EXERCISE PASSAGE:
================================
- Born: March 8, 1976 (age 50) Tokyo, Japan
- Occupations: Animator, director, storyboard artist
- Years active: 1997–present
- Employer(s): Office AO (1997–2003) Shaft (2004–2009) Silver Link (2010–present)
- Known for: Negima!? Ef: A Tale of Memories Fate/kaleid liner Prisma Illya

= Shin Oonuma =

Japanese animation director

Shin Oonuma (大沼 心, Ōnuma Shin) is a Japanese anime director, animator, and storyboard artist best known for his contributions to studios Shaft and Silver Link.

==Early life==
As a child, Oonuma did not care much for anime and found more interest in video games. He watched some parts of Mobile Suit Gundam while in elementary school without understanding it, and vividly remembered parts of a Gamba no Bouken rerun because of a weasel character he was terrified by, but otherwise was obsessed Famicom that was released around that time. It wasn't until late in high school that Oonuma watched various anime. Since he loved games, he was vaguely interested in going into the entertainment industry, so he watched anime as a part of that idea. This led to Oonuma's discovery of the 1992 OVA Tenchi Muyo! Ryo-Ohki, which resonated with him through its characters, comedy style, and in particular the nature of its protagonist who is teased at the beginning of the story but essentially becomes a hero by its end. Tenchi Muyo! inspired Oonuma to join the anime industry. Up until that point, Oonuma avoided drawing because his mother was a former manga artist and illustrator and his older brother was a good artist, and Oonuma didn't like being compared; but Tenchi Muyo was the first time he thought about drawing and making the pictures move through animation himself.

==Career==
Oonuma's first credit in anime was as an in-between animator for Berserk as a sub-contracting employee of Office AO. He continued working with Office AO, and in 2003 made his debut as an episode director on Nurse Me! and Triangle Hearts ~Sweet Songs Forever~ under the series direction of Akiyuki Shinbo. The following year, he was invited alongside Tatsuya Oishi by Shinbo to join Shaft, and the three became known as Team Shinbo. According to Oonuma, Shinbo had invited him to Shaft due to Oonuma's understanding of digital compositing and processing, which he had showcased on Triangle Hearts. Their first project with Shaft was Tsukuyomi: Moon Phase, and Oonuma's liking of the "moe" aesthetic and "gal games" lead to him being particularly helpful to Shinbo on the series, who admitted to having no understanding of the "moe" aesthetics of Tsukuyomi. A majority of Shaft's productions from 2004 to 2009 were subsequently directed by the three, with Shinbo taking an executive role at the studio, and Oonuma and Oishi doing most of the hands-on directorial work. Oonuma was put in charge of overseeing Pani Poni Dash in 2005 and Negima!? in 2006. In 2007, Oonuma debuted as a director on his own with Ef: A Tale of Memories, with Shinbo participating as a supervisor. According to Oonuma, Shinbo's role as supervisor had him look over and assist with the screenplay and storyboards, but otherwise Oonuma was given complete freedom with the adaptation. Oonuma felt that Shinbo's greatest contribution was overseeing the storyboards to episode 2 and, with the reveal of Shindo's memory disorder, his recommendation during the editing stage that the direction of that scene correlate to the way the scene was directed, which Oonuma said broadly influenced his directing style. In 2009, Oonuma left Shaft to pursue work with Silver Link. At Silver Link, Oonuma has taken a similar role to Shinbo's executive role at Shaft. He has been involved with most of the studio's productions as either director or chief director, and has mentored or influenced several directors including Masato Jinbo, Masafumi Tamura, Keisuke Inoue, and Mirai Minato.
================================
DATASET:
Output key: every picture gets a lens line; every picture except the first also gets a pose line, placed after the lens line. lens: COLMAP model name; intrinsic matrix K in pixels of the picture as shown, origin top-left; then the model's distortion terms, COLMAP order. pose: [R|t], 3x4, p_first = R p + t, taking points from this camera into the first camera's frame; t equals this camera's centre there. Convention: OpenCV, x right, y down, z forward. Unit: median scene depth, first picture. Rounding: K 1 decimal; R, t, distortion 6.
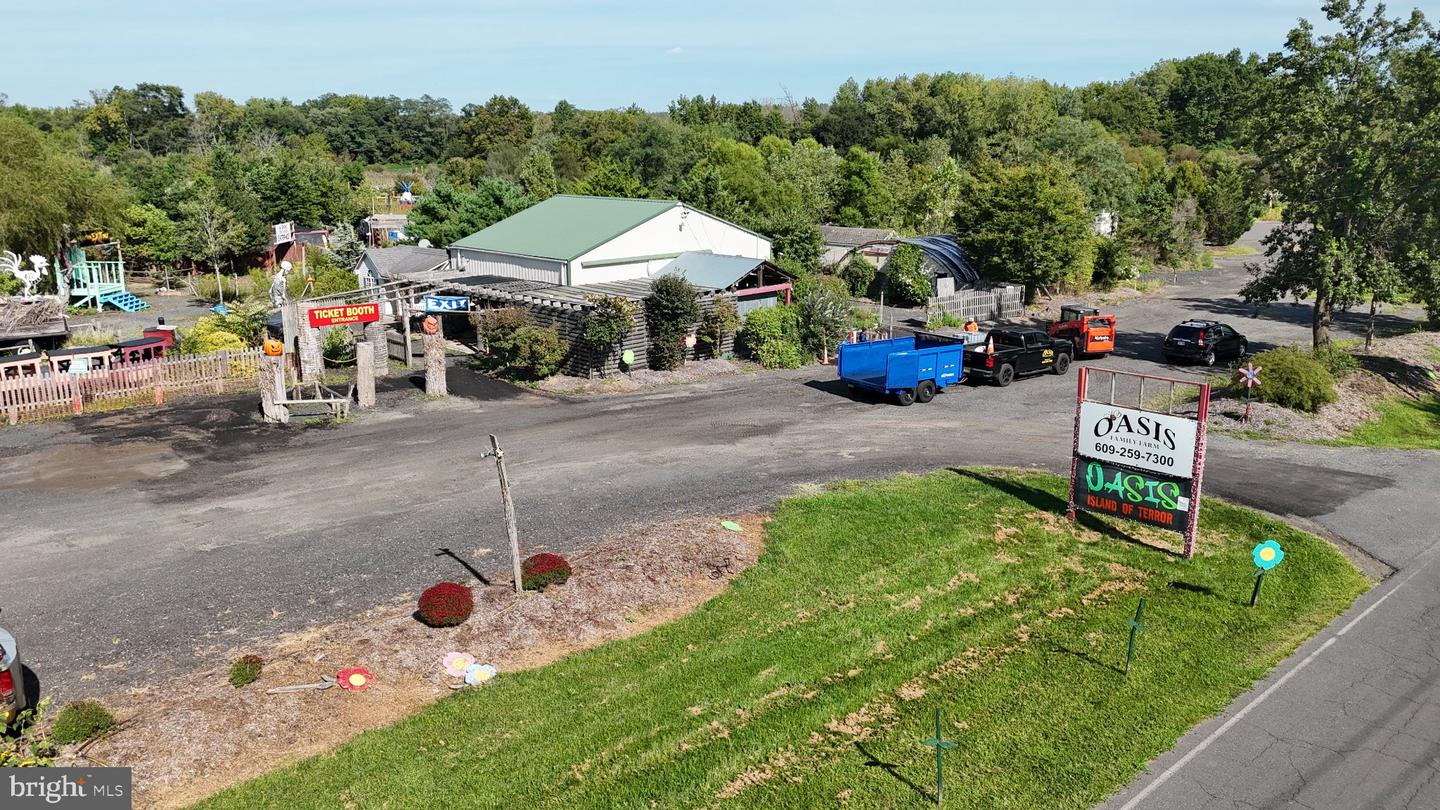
lens RADIAL K [[1060.5, 0, 717.6], [0, 1060.5, 401.5], [0, 0, 1]] dist [0.081228, -0.081249]
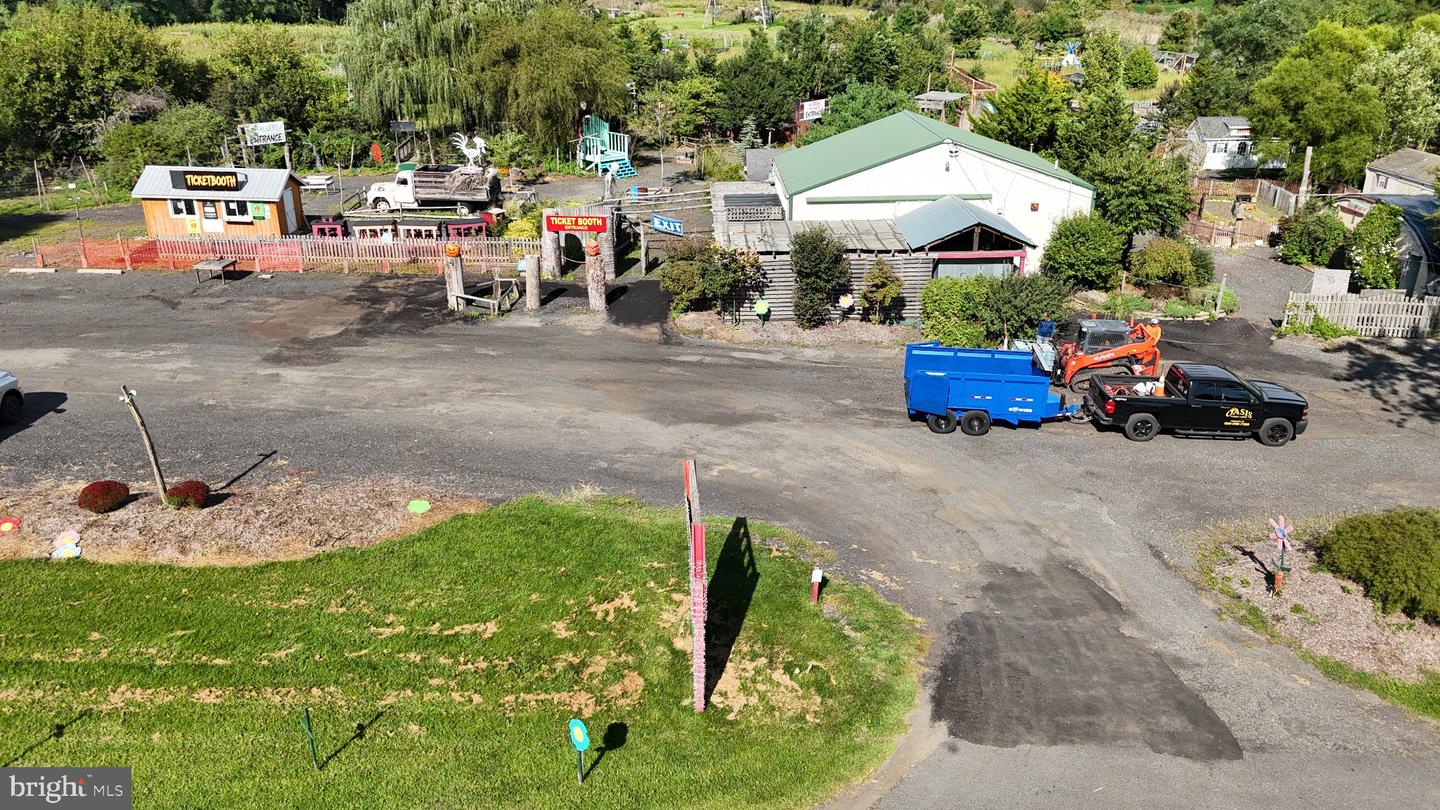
lens RADIAL K [[1063.5, 0, 716.7], [0, 1063.5, 404.8], [0, 0, 1]] dist [0.075102, -0.082014]
pose [[0.732653, 0.257805, -0.629886, 0.478457], [-0.158541, 0.964670, 0.210421, -0.139948], [0.661880, -0.054303, 0.747641, 0.198266]]
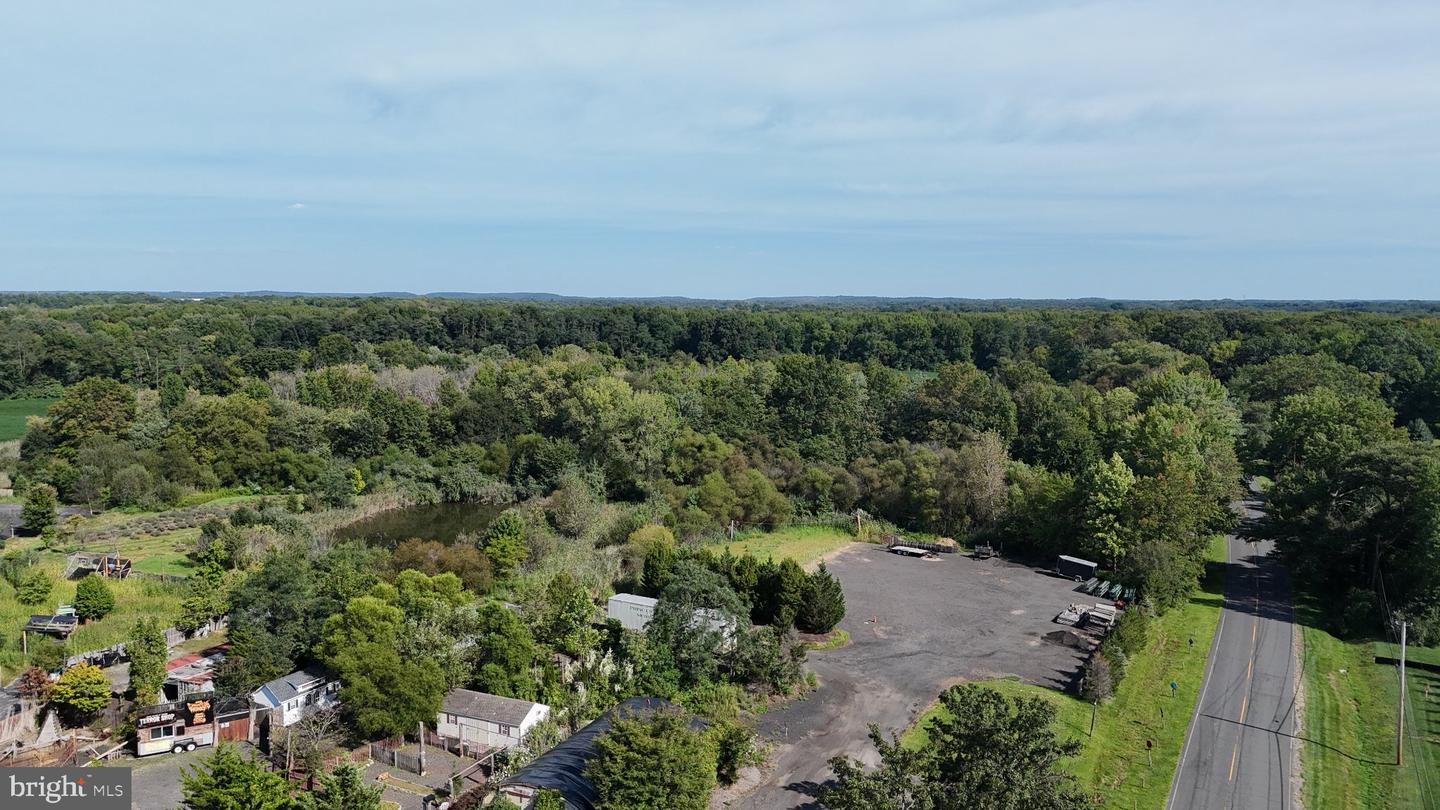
lens RADIAL K [[1063.5, 0, 716.7], [0, 1063.5, 404.8], [0, 0, 1]] dist [0.075102, -0.082014]
pose [[0.946218, -0.016501, 0.323107, -0.000685], [0.063439, 0.988774, -0.135286, -0.517108], [-0.317248, 0.148508, 0.936643, -0.136692]]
================================
REQUIRED ACTIONS:
(1) Translate this sentence from the article on Shin Oonuma into Spanish: "Tenchi Muyo! inspired Oonuma to join the anime industry."
(2) Continue the article on Shin Oonuma, picking up after its final sentence.

ANSWERS TO THIS EXERCISE:
(1) Tenchi Muyo! inspiró a Oonuma a unirse a la industria del anime.

(2)
===Style===
Since his time with the studio, Oonuma's directing style has been consistently compared to his former Shaft colleagues. ANN reviewer Carl Kimlinger, in his reviews of both seasons of Baka and Test, noted Oonuma's visual cues, which he seemed to take from his time under Akiyuki Shinbo; in comparison to Shinbo's "directorial madman" approach, Kimlinger described Oonuma's direction as being "semi-abstract" and "light"; Nick Creamer, reviewing C3, noted Oonuma's emphasis on "wildly creative" visuals, reminiscent of his previous series; and Theron Martin mentioned the similarities between Dusk Maiden of Amnesia and Ef. Despite the many analyses of Oonuma's style, Creamer later stated, in his review of the first episode of The Ones Within, that a single directorial style could not be attached to Oonuma, and that his visual style was more likely the result of visual experimentation for the sake of visual experimentation than any particular style of choice.

Initially, while he worked on Pani Poni Dash, Oonuma stated that he did not know how to make a comedy using gags since he had never done one until that point but became more interested in it upon viewing Yasuo Ejima's fourth episode of the series. After he saw Tatsuya Oishi's sixth episode of the series, Oonuma decided to take things he believed were interesting and make them his own. Oonuma also started to work closely with the animation staff, with whom he consulted with on how to make certain the storyboards and other parts of the production better, and would ask them to add their own ideas into the work. Although only a key animator at the time, Oonuma specifically consulted with later Shaft director Naoyuki Tatsuwa regarding some of the series' parodies and references as Tatsuwa was knowledgeable on how to implement them, for example. Oonuma developed his sense of style in tandem with the creators around him, as opposed to Oishi's self-indulgence as a director in which he made his own references and parodies away from what he described as the Oonuma team.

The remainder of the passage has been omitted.